成績概要書                             (作成 平成12年1月)
課題の分類
研究課題名:花き類に発生する病害虫と病害診断マニュアル
        −きく・ばら・ストック・きんぎょそう・アルストロメリア・サンダーソニア・カ-ネ-ション(追加分)−
        (主要花きの病害虫の防除対策試験)
予算区分:道 費
担 当:花・野菜技術センター 研究部 病虫科
研究期間:平8〜11年度
協力・分担関係  各農業改良普及センター

1.目 的
 きく、ばら、ストック、きんぎょそう、アルストロメリアおよびサンダーソニアに発生する病害虫の種類、被害実態を明らかにし、花き栽培の際の参考に資する。

2.方 法
 対象花き:きく、ばら、ストック、きんぎょそう、アルストロメリアおよびサンダーソニア
 種の同定:病理学的性質および形態などの検討
 栽培方法:雨よけハウスおよび露地栽培

3.結果の概要
(1)病害
 1)北海道できくに発生している病害は15種で、このうち、常発し、被害の大きい病害は白さび病である。
 2)北海道でばらに発生している病害は10種でこのうち、常発し、被害の大きい病害はうどんこ病、灰色かび病および黒星病である。
 3)北海道でストックに発生している病害は5種である。

-*-

**課題内容**
成績概要書に基づき、次の問いに答えてください。
1. 研究期間はいつからいつまでですか。
2. 北海道のきくで常発し、被害の大きい病害は何ですか。
3. 北海道でストックに発生している病害は何種ですか。

**保存データ**
-*-

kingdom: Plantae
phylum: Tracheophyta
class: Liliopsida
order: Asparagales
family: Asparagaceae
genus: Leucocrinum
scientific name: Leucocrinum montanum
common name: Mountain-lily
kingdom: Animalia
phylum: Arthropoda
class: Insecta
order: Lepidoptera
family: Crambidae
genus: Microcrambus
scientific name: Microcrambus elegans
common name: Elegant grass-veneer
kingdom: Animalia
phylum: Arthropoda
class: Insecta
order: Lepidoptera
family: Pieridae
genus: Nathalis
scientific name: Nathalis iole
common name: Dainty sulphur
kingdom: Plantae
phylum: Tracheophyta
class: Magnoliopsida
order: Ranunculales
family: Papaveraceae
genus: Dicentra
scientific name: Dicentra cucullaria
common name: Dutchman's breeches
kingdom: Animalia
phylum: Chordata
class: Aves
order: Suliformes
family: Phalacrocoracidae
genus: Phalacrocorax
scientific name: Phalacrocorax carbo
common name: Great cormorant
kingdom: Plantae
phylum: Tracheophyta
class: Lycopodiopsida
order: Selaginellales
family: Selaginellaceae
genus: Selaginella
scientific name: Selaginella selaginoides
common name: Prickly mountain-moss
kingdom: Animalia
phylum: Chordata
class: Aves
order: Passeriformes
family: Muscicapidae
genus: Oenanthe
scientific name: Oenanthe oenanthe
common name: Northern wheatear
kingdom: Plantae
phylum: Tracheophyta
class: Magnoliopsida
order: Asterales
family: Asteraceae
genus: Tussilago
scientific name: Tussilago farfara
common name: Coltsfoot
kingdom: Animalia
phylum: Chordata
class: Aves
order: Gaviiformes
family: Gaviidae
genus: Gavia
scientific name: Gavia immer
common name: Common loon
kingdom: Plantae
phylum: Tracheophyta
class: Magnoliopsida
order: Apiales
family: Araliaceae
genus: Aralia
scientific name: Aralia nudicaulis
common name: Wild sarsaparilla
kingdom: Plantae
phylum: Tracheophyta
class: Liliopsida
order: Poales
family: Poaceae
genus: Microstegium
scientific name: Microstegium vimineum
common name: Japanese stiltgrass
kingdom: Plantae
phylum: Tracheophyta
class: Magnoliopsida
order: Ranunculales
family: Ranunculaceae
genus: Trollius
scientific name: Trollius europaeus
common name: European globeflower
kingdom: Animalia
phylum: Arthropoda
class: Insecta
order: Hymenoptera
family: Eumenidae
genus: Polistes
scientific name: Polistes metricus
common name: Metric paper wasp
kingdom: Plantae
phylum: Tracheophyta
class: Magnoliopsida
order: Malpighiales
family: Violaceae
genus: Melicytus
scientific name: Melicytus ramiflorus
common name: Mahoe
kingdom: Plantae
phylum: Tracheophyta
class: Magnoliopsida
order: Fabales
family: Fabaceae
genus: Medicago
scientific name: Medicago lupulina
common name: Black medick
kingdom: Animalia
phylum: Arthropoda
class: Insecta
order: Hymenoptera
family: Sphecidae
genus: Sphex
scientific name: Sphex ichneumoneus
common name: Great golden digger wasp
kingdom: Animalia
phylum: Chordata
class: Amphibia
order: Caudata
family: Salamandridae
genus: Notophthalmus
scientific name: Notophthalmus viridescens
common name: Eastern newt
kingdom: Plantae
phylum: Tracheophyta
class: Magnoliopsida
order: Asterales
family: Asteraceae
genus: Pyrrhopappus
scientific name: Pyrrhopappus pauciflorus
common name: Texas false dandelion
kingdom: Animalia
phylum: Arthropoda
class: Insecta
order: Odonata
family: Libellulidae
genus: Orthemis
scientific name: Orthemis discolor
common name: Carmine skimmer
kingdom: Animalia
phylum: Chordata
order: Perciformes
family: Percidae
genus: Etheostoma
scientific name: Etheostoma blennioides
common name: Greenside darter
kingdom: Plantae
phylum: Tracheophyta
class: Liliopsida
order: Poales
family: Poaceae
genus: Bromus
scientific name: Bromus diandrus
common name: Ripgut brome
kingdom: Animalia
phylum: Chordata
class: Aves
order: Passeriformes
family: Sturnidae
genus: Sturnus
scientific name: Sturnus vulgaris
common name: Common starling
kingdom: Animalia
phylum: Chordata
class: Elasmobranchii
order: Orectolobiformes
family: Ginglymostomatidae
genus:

-*-

**解答**
1. 平8〜11年度
2. 白さび病
3. 5種